Page images and extracted text:

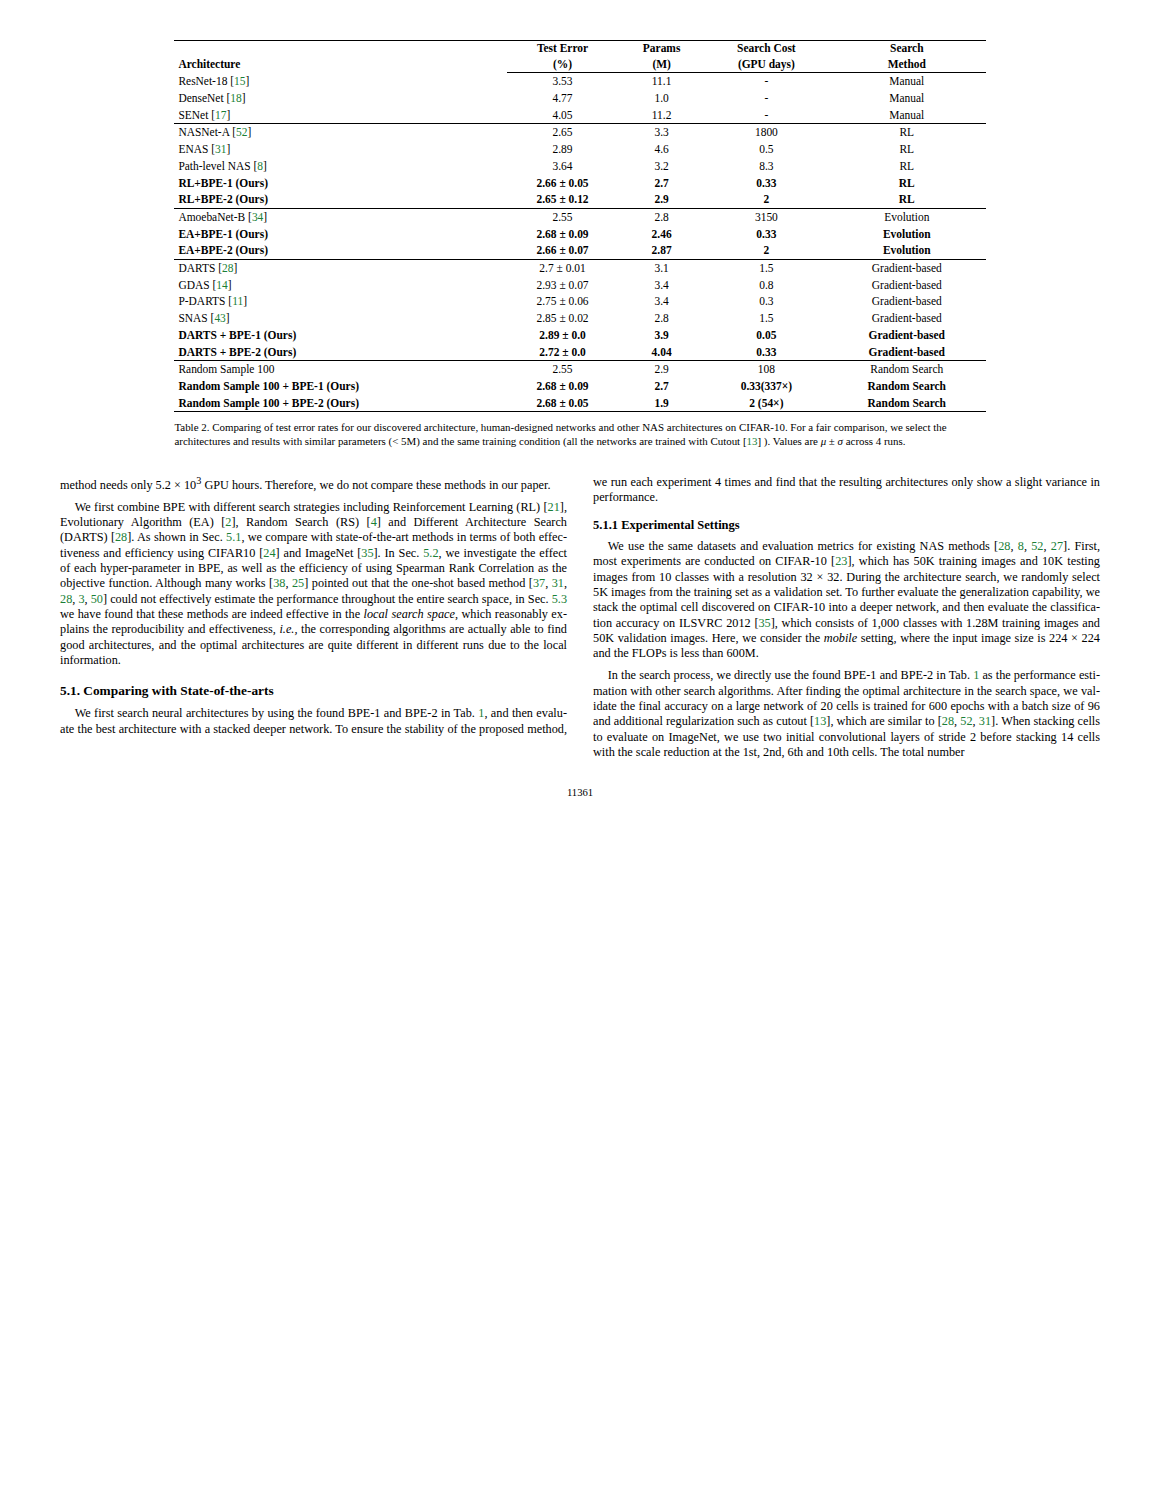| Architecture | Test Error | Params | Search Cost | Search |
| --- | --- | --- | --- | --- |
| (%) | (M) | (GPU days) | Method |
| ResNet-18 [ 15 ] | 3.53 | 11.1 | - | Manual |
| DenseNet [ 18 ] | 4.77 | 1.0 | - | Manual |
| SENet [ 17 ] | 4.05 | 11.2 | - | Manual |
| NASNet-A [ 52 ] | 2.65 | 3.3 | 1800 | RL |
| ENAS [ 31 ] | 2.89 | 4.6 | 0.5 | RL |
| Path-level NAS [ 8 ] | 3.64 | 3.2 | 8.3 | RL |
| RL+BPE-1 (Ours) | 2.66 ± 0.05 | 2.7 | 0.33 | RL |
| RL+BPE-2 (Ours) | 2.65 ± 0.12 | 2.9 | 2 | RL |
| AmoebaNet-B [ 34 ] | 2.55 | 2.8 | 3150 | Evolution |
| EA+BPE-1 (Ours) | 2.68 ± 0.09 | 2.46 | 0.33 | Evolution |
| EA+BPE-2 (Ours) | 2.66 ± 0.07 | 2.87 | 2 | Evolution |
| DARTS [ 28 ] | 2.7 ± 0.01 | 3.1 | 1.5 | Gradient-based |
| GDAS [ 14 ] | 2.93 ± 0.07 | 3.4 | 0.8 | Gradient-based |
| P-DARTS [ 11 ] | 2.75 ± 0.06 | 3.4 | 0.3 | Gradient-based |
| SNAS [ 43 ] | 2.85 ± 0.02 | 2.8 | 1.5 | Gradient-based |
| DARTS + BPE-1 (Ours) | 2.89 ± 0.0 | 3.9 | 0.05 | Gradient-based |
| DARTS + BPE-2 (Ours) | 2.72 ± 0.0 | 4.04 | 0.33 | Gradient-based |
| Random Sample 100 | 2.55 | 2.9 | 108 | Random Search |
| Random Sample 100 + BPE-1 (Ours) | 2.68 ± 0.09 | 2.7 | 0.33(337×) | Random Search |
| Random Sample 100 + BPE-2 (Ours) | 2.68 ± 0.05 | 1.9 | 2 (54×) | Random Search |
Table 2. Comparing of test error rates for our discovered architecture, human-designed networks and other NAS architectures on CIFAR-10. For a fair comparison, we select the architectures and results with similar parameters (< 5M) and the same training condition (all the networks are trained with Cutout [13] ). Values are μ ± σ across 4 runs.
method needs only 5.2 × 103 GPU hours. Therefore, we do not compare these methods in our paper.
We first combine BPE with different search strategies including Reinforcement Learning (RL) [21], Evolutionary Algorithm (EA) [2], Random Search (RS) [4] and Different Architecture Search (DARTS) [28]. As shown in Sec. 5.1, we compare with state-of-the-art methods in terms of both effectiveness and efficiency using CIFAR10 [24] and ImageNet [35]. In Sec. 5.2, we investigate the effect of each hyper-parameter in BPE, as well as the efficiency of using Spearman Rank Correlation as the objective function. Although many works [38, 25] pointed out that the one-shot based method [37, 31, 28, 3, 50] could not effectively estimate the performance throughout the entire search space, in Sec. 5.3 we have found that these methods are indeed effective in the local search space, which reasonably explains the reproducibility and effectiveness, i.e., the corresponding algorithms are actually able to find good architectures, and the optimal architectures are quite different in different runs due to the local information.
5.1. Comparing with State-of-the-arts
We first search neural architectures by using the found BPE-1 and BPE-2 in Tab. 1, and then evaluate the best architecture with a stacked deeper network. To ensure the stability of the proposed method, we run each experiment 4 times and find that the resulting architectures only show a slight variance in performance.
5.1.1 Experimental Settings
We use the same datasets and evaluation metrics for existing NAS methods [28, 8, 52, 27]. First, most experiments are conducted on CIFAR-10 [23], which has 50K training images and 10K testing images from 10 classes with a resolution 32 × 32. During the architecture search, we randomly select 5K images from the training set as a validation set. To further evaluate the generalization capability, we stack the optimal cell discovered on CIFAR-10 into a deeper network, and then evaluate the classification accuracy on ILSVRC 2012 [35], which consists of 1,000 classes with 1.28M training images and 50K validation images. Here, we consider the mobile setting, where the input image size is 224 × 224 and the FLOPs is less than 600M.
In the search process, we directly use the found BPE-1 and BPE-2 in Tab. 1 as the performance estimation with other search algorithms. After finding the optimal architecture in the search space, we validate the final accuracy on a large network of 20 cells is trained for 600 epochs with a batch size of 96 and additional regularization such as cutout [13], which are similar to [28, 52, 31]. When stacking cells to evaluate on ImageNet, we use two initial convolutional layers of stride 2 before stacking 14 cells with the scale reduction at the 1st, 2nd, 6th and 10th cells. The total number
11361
==
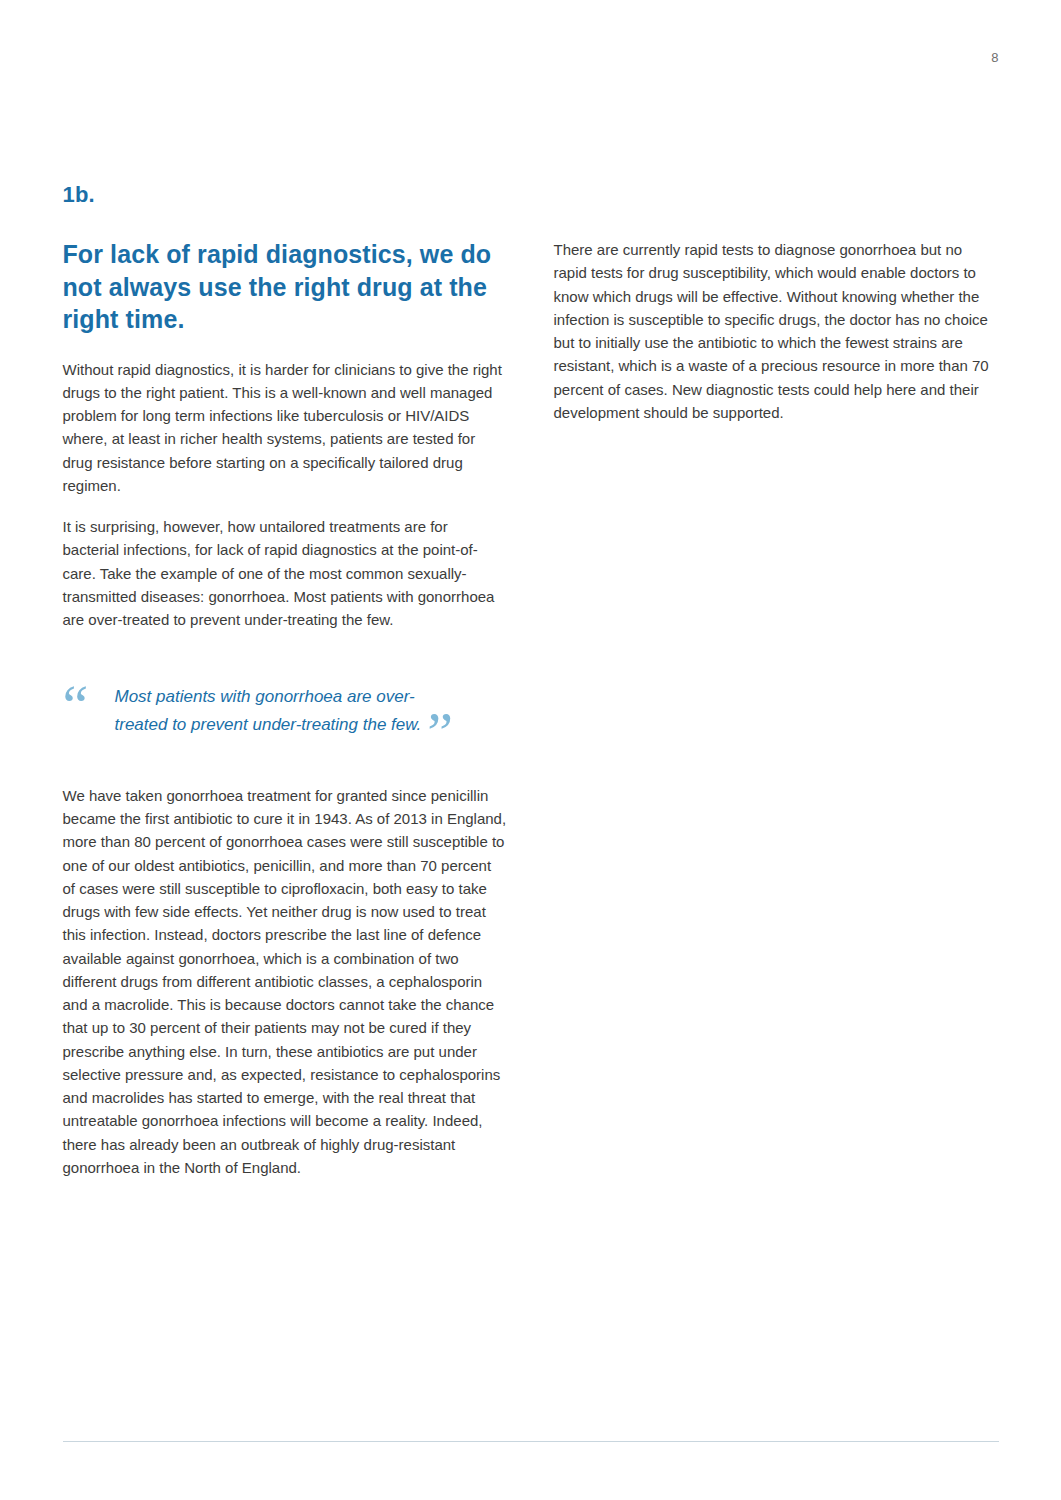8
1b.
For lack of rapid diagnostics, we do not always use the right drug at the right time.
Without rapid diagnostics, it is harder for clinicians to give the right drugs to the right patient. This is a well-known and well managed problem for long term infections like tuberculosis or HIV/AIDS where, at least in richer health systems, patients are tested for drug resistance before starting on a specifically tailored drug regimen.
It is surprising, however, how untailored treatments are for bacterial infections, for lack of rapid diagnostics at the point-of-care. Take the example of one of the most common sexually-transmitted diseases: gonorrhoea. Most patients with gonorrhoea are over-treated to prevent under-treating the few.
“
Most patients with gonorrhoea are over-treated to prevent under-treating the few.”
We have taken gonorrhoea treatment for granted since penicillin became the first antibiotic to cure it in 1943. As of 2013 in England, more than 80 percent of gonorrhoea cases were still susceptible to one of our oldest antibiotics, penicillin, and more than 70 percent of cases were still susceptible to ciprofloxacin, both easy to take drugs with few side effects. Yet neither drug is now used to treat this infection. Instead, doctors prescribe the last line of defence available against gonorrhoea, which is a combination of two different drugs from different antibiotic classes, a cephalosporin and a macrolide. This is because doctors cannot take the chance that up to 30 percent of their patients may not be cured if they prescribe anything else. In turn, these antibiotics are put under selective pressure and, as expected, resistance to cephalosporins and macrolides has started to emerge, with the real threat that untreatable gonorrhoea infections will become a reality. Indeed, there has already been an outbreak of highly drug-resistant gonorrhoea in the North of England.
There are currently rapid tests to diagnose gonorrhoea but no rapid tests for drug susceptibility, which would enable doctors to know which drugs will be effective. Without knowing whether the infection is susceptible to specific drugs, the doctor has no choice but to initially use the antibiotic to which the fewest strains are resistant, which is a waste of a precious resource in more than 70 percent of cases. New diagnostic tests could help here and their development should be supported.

* [Task item] Could you restate word for word the lines above, from the one that contains "1.0 | - | Manual |" through the one that contains "2.9 | 2 | RL |", and no others?

* [Task solution]
| DenseNet [ 18 ] | 4.77 | 1.0 | - | Manual |
| SENet [ 17 ] | 4.05 | 11.2 | - | Manual |
| NASNet-A [ 52 ] | 2.65 | 3.3 | 1800 | RL |
| ENAS [ 31 ] | 2.89 | 4.6 | 0.5 | RL |
| Path-level NAS [ 8 ] | 3.64 | 3.2 | 8.3 | RL |
| RL+BPE-1 (Ours) | 2.66 ± 0.05 | 2.7 | 0.33 | RL |
| RL+BPE-2 (Ours) | 2.65 ± 0.12 | 2.9 | 2 | RL |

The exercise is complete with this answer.